A function where we pass the result of an operation would ease development.

Ideally, have byte/word/dword versions.

Significant instruction names / instruction structuration

v16_AE is not a good name, something like v16_scasw or i_scasw would be much better (es. in debugging).

  • v16_mov_rm16_im16 if we continue with the array functions for different operating modes
  • i_mov_rm16_im16 if we are going to incorporate more global-ish functions where memory fetching functions have CPU context (even better?)

Move away from getopt

The getopt module is fantastic.

However, it uses some D Runtime features, like the Structured Exception Handler (try/catch) for GetOptException.

Best case scenario would be making an optimized CLI by hand, not as a module.

Consider halt codes

Reason

Though rare, while MS-DOS had its own error codes, DD-DOS (not vDOS) COULD have its own "halt codes", whenever it panics. These codes can also be used and returned within the CLI, even for files not found.

Format

SHOULD be a 2-byte number.

Either plain or reserve a few bits (4?) for categorize things around.

Source Code

To void confusion with the vDOS codes, DD-DOS halt codes COULD take the DD_E_ prefix. Messages appends the _M suffix.

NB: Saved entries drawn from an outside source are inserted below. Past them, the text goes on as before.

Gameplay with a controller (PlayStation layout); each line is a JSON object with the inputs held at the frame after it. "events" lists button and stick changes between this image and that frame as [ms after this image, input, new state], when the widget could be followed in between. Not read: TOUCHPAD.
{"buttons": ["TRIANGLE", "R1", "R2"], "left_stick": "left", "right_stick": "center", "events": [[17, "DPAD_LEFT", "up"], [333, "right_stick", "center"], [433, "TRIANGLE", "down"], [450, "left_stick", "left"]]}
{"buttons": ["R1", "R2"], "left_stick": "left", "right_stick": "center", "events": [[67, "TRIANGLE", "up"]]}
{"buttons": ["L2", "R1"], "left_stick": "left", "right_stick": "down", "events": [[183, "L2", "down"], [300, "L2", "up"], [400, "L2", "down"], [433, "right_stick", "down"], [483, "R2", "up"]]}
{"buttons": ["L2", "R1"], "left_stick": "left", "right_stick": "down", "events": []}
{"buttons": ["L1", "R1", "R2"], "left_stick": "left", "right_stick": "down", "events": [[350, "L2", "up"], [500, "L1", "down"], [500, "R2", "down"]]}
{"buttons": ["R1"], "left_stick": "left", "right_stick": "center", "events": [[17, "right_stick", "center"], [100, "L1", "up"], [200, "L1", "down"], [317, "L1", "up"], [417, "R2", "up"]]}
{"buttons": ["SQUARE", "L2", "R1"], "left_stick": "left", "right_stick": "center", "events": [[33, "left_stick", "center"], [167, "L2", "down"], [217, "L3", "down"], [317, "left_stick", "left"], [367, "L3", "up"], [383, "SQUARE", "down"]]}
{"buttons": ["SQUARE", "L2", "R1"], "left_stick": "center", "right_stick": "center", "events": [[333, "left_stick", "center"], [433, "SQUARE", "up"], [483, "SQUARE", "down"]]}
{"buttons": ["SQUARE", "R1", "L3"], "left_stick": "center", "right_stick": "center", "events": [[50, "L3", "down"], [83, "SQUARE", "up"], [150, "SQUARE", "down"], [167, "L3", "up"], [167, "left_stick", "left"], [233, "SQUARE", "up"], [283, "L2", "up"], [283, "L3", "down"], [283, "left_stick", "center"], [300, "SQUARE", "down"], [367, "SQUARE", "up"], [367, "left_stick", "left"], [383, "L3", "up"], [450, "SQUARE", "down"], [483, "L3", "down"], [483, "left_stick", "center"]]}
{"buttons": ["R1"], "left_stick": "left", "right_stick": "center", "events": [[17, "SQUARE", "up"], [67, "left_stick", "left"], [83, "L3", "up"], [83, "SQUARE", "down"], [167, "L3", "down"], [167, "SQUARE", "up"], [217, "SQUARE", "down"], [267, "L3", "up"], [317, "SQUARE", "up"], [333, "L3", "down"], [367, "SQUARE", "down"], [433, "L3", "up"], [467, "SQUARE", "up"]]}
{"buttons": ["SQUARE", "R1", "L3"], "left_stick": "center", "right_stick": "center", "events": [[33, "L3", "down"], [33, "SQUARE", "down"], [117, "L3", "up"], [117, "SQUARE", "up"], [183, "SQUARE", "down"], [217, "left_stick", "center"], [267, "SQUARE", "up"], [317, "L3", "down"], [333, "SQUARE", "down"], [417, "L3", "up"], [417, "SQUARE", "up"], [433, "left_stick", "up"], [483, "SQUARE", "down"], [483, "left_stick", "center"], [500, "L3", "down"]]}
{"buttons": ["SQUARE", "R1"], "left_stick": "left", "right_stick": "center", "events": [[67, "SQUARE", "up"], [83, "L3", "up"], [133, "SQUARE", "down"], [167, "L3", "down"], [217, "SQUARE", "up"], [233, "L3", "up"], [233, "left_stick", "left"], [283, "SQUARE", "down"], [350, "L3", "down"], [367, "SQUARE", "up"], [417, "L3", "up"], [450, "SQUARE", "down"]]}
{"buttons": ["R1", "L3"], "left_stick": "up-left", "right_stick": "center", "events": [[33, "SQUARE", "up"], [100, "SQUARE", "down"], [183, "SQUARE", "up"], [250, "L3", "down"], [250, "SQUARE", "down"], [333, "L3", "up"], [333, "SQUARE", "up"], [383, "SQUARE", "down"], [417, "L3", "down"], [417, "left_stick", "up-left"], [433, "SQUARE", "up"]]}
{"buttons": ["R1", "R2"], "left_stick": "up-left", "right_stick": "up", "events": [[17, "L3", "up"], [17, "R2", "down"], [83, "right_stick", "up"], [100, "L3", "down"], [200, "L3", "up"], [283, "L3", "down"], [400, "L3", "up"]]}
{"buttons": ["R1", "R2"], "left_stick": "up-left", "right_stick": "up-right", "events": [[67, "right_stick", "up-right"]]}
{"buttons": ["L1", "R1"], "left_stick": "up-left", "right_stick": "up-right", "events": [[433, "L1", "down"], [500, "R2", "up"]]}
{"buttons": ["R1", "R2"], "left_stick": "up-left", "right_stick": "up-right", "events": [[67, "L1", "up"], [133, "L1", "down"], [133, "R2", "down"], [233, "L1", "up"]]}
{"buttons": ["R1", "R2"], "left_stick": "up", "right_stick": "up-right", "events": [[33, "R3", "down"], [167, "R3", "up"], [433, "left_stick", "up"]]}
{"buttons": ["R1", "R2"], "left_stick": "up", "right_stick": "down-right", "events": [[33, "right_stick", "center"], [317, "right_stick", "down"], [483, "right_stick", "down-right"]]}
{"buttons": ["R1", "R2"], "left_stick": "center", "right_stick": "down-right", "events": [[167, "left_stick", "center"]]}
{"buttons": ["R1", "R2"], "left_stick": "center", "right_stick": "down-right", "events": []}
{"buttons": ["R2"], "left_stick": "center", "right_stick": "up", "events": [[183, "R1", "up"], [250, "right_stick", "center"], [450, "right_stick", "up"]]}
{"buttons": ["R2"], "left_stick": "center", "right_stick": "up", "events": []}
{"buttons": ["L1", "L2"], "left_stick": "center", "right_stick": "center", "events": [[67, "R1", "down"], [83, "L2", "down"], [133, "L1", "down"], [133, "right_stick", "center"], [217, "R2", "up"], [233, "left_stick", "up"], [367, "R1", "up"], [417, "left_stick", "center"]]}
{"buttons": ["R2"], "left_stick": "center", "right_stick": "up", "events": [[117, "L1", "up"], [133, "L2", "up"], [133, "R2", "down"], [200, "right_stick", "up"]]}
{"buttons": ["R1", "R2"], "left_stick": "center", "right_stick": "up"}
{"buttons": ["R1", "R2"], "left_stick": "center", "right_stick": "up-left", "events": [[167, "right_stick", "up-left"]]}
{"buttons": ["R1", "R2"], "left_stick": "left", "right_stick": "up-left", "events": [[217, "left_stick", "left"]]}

Example (CLI): DD_E_FILE_NOT_FOUND = 5 and DD_E_FILE_NOT_FOUND_M = "File was not found."

panic

panic SHOULD stay with the string+number signature.

It's easier to add an error code then add the panic line at one place than add the panic line + extra code in panic code.

Move away from properties

While great and simple, it's still a function, therefore still having the penalty of calling a function, whatever the calling convention is.

One idea would be moving registers to a struct for two reasons:

  1. vCPU.* clearly states that we use the virtual CPU.
  2. Members can be pointers and be used as regular members (vCPU.AX = 2 is possible)
  3. Manually casting (on-demand) is only a syntax-wise issue.
  4. State of vCPU can be saved as a whole (if we need that later on (likely in DOS)).
  5. Struct may be more properly aligned compared to global memory, which MAY improve cache performance.

Rename exec as exec16

Change function name from exec to exec16 since it solely executions instructions in real-mode

Consider string-switch usage

Once major compilers (DMD, GDC, LDC) support string comparison in switch statements in betterC code (2.082.0), consider switching to the feature.

Checklist

A lot of things should be considered and checked:

  • Can char* be used in those switches, if not, can it be cast?
  • If the feature depends on a library (e.g. C stdlib)
  • How is the feature assembled (check with DMD, GDC, and LDC)
  • In terms of performance and size, is the string-switch feature better than using strcmp?

Why I consider it

  • Better-looking code
  • Being part of D, perhaps compilers could use this feature to better optimize string comparison
    • Unless it's the same story in non-betterC code
    • Otherwise, could be possible the feature uses the same optimization techniques used in popular standard C libraries (GNU's, Microsoft's, etc.)

Example

Current implementation:

if (strcmp(*argv, "time") == 0) {
	vCPU.AH = 0x2C;
	Raise(0x21);
	printf("It is currently %02d:%02d:%02d.%02d\n",
		vCPU.CH, vCPU.CL, vCPU.DH, vCPU.DL);
	goto SHELL_SHART;
}

New implementation:

switch (*argv) {
case "time":
	vCPU.AH = 0x2C;
	Raise(0x21);
	printf("It is currently %02d:%02d:%02d.%02d\n",
		vCPU.CH, vCPU.CL, vCPU.DH, vCPU.DL);
	goto SHELL_SHART;
}

Consider Pre-increment EIP before executing instruction

Pre-incrementing, in this case, incrementing the EIP register before doing stuff, could save us some extra later calculations, instead of incrementing it afterwards.

However, this would require us to re-pass the entire interpreter code.